Problems that existed in mainstream APL or a transitional BQN that have in my opinion been put to rest (while in some cases introducing new problems). Listed in reverse chronological order by time solved, by my recollection.

### Can't return from inner functions
Fixed by adding block returns such as `label←` to jump out of a block with header name `label`. Hopefully these don't cause too many new problems.

This was an issue with using functions as control flow. For example, when looping through an array with Each, you can't decide to exit early. In a curly-brace language you would just use a for loop and a return. In BQN, we need… longjmp? Maybe not as crazy as it sounds, and potentially worth it in exchange for replacing control structures.

### Ambivalent explicit functions
Fixed with multiple bodies: if there are two bodies with no headers such as `{2×𝕩;𝕨-𝕩}`, they are the monadic and dyadic case.

### How to choose a partitioning function?
Fixed with [Group](doc/group.md), which I found May 2020. Group serves as a much improved [Partition](https://aplwiki.com/wiki/Partition). However, it doesn't partition along multiple axes, so a dedicated partition function that does this could also be wanted. Or could Group be made to work with multiple axes as well as multidimensional indices?

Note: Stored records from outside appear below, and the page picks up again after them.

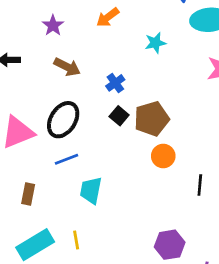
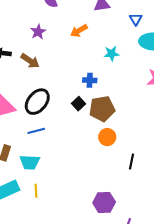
brown arrow: (67, 67) -> (30, 61), moved
blue cross: (115, 83) -> (90, 80), moved, turned 32
cyan trapezoid: (91, 190) -> (30, 162), moved, turned -105

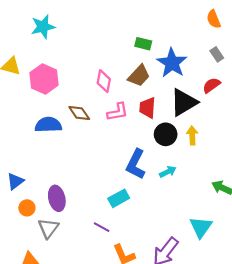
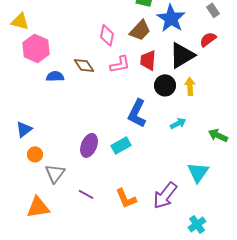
pink hexagon: (44, 79) -> (36, 48), moved
blue semicircle: (48, 125) -> (55, 76), size x0.7
cyan arrow: (168, 172) -> (178, 123), moved
purple ellipse: (57, 198) -> (89, 145), moved, turned 35
purple line: (102, 227) -> (86, 194), moved

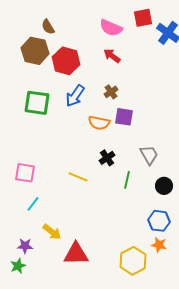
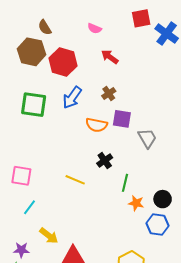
pink semicircle: (111, 28) -> (95, 28), moved, size x0.6
gray trapezoid: (149, 155) -> (147, 138), moved
black circle: (164, 186) -> (163, 199), moved
orange star: (159, 245) -> (136, 203), moved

### Key doesn't do what you want
Fixed with [Group](doc/group.md) to my satisfaction, except for the trailing-empty-group problem. There were various issues with Key operators in J and Dyalog, such as the fact that the ordering and presence of groups depends on where and whether the keys appear. Also, Dyalog's Key can return keys and values, but they are in a different format than the input: an array of pairs instead of two arrays. Monadic Group returns indices, which can be used how the programmer wants.

### Greek letter issues
Fixed by not using Greek letters. In particular, the idea of using fancy Latin letters as fixed names for function arguments was suggested in proto-BQN sessions, possibly by Nathan Rogers.

### Stranding gotchas
Fixed with list notation, which descends from the array notation developed by Phil Last and later Adám Brudzewsky. The problem that array notation has much more cluttered syntax than stranding has pretty much been fixed by the ligature character `‿`, which I discovered during proto-BQN discussions.

### Functions are not first class
Fixed by allowing a variable to be written with a different syntactic class than it was created with, suggested by Adám in proto-BQN discussions.

### APL is not context-free
Fixed with the casing conventions for variable names, which I think I first saw in [APL\iv](https://aplwiki.com/wiki/APL%5Civ), although the cases are swapped relative to BQN.

### Selective assignment requires a named variable
Fixed with structural Under, which I developed in 2017 and 2018.

### It's hard use an array as a major cell
Fixed with `≍`: dyadic form from A+ and monadic/dyadic pair from J.

### Scan and Windowed Reduce shouldn't always reduce
Fixed with Prefix, Suffix, and Infix operators in J. Changed to functions in BQN.